Die Rente treibt Bürger um
Im Infomobil des Deutschen Bundestages reden Besucher über ihre Sorgen, sagen ihre Meinung und gewinnen Einblicke in die Arbeit des Parlaments
Nördlingen 17 Meter lang, neun Meter breit und 24 Tonnen schwer – mit einem gewichtigen Info-Truck informiert der Deutsche Bundestag über seine Arbeit. Das BundestagsMobil tourt durch ganz Deutschland und machte auch drei Tage in Nördlingen Station. Heinz Lackmann ist einer von drei Mitarbeitern im Truck und hat mit vielen Riesern über die Arbeit des Bundestages gesprochen. „Manche hatten Aha-Erlebnisse“, erzählt er. Und so manche Vorurteile konnte er ausräumen. Warum es bei TV-Übertragungen aus dem Parlament oft so leer aussehe, haben nicht nur in Nördlingen viele Leute gefragt. Lackmann klärt auf: Ein großer Teil der parlamentarischen Arbeit findet in den Ausschüssen statt, „das sind richtige Kleinparlamente“. Gerade dort sei Fachwissen und Kompetenz wichtig. Außerdem könne jeder Abgeordnete die Sitzungen des Bundestages in seinem Büro live verfolgen und bei Bedarf binnen Minuten zu einer Abstimmung kommen. Im Truck gibt es viel Infomaterial in gedruckter Form, aber auch DVDs für Kinder und Schüler, kostenlos zum Mitnehmen. Lehrer informieren sich gerne und decken sich mit Lernmaterial ein.

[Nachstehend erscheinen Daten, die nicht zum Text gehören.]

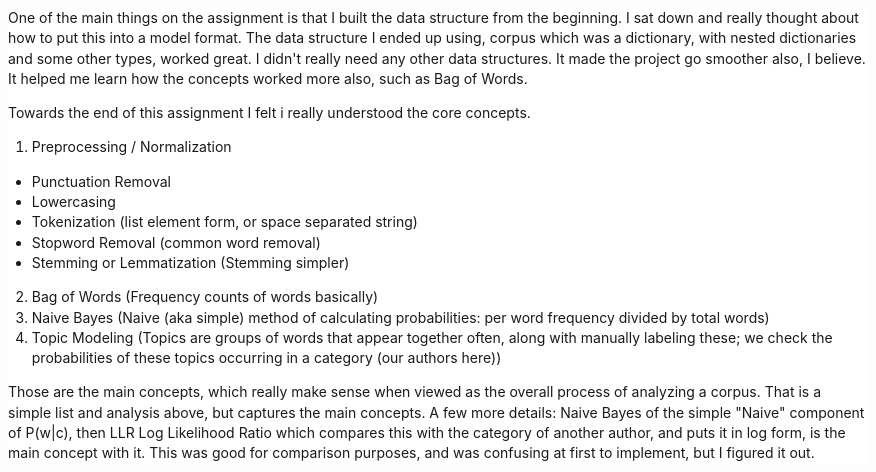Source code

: One of the main things on the assignment is that I built the data structure from the beginning.  I sat down and really thought about how to put this into a model format.  The data structure I ended up using, corpus which was a dictionary, with nested dictionaries and some other types, worked great.  I didn't really need any other data structures.  It made the project go smoother also, I believe.  It helped me learn how the concepts worked more also, such as Bag of Words.

Towards the end of this assignment I felt i really understood the core concepts.

1. Preprocessing / Normalization
- Punctuation Removal
- Lowercasing
- Tokenization (list element form, or space separated string)
- Stopword Removal (common word removal)
- Stemming or Lemmatization (Stemming simpler)

2. Bag of Words (Frequency counts of words basically)
3. Naive Bayes (Naive (aka simple) method of calculating probabilities: per word frequency divided by total words)
4. Topic Modeling (Topics are groups of words that appear together often, along with manually labeling these; we check the probabilities of these topics occurring in a category (our authors here))

Those are the main concepts, which really make sense when viewed as the overall process of analyzing a corpus.  That is a simple list and analysis above, but captures the main concepts.  A few more details: Naive Bayes of the simple "Naive" component of P(w|c), then LLR Log Likelihood Ratio which compares this with the category of another author, and puts it in log form, is the main concept with it.  This was good for comparison purposes, and was confusing at first to implement, but I figured it out.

Was hat denn die Rieser besonders interessiert? Welche Themen treiben sie um? „Ganz zentral ist das Thema Rente und Altersversorgung“, sagt Lackmann im Rückblick auf seine Gespräche in Nördlingen. Das sei ein bundesweiter Trend. Ältere Bürger, aber auch Eltern mit Kindern machten sich Sorgen, wie sie im Alter finanziell auskommen sollen. Umweltthemen wie Plastikmüll in den Weltmeeren seien auch oft als wichtig genannt worden. Grundsätzlich geben die Truck-Mitarbeiter Kritik und Anregungen an die zuständigen Stellen in Berlin weiter.
Sina Kocourek aus Nördlingen und Alisa Uhl aus Fessenheim sind zufällig am Truck vorbeigekommen und arbeiten sich am großen TouchScreen durch ein Quiz mit Fragen rund um den Bundestag. „Das meiste habe ich schon mal gehört“, sagt die 19-jährige Sina, die gerade ihr Fachabitur in der Tasche hat. In der Schule habe sie im vergangenen Jahr viel zum Thema Wahlen erfahren und sich als Erstwählerin auch gezielt informiert. Ihrer Meinung nach ist das wichtigste Thema für den Bundestag momentan die Zuwanderung. Persönlich verfolgt sie die Debatten um neue Polizeigesetze, Cannabis-Legalisierung und Themen rund um Technologie und Fortschritt. Gerade die Ausstattung von staatlichen Schulen sollte die Regierung verbessern, meint Sina Kocourek. Ihre gleichaltrige Freundin hat ein Bufdi-Jahr im Krankenhaus gemacht, das Thema Pflege ist ihr sehr wichtig, genauso wie Umweltschutz.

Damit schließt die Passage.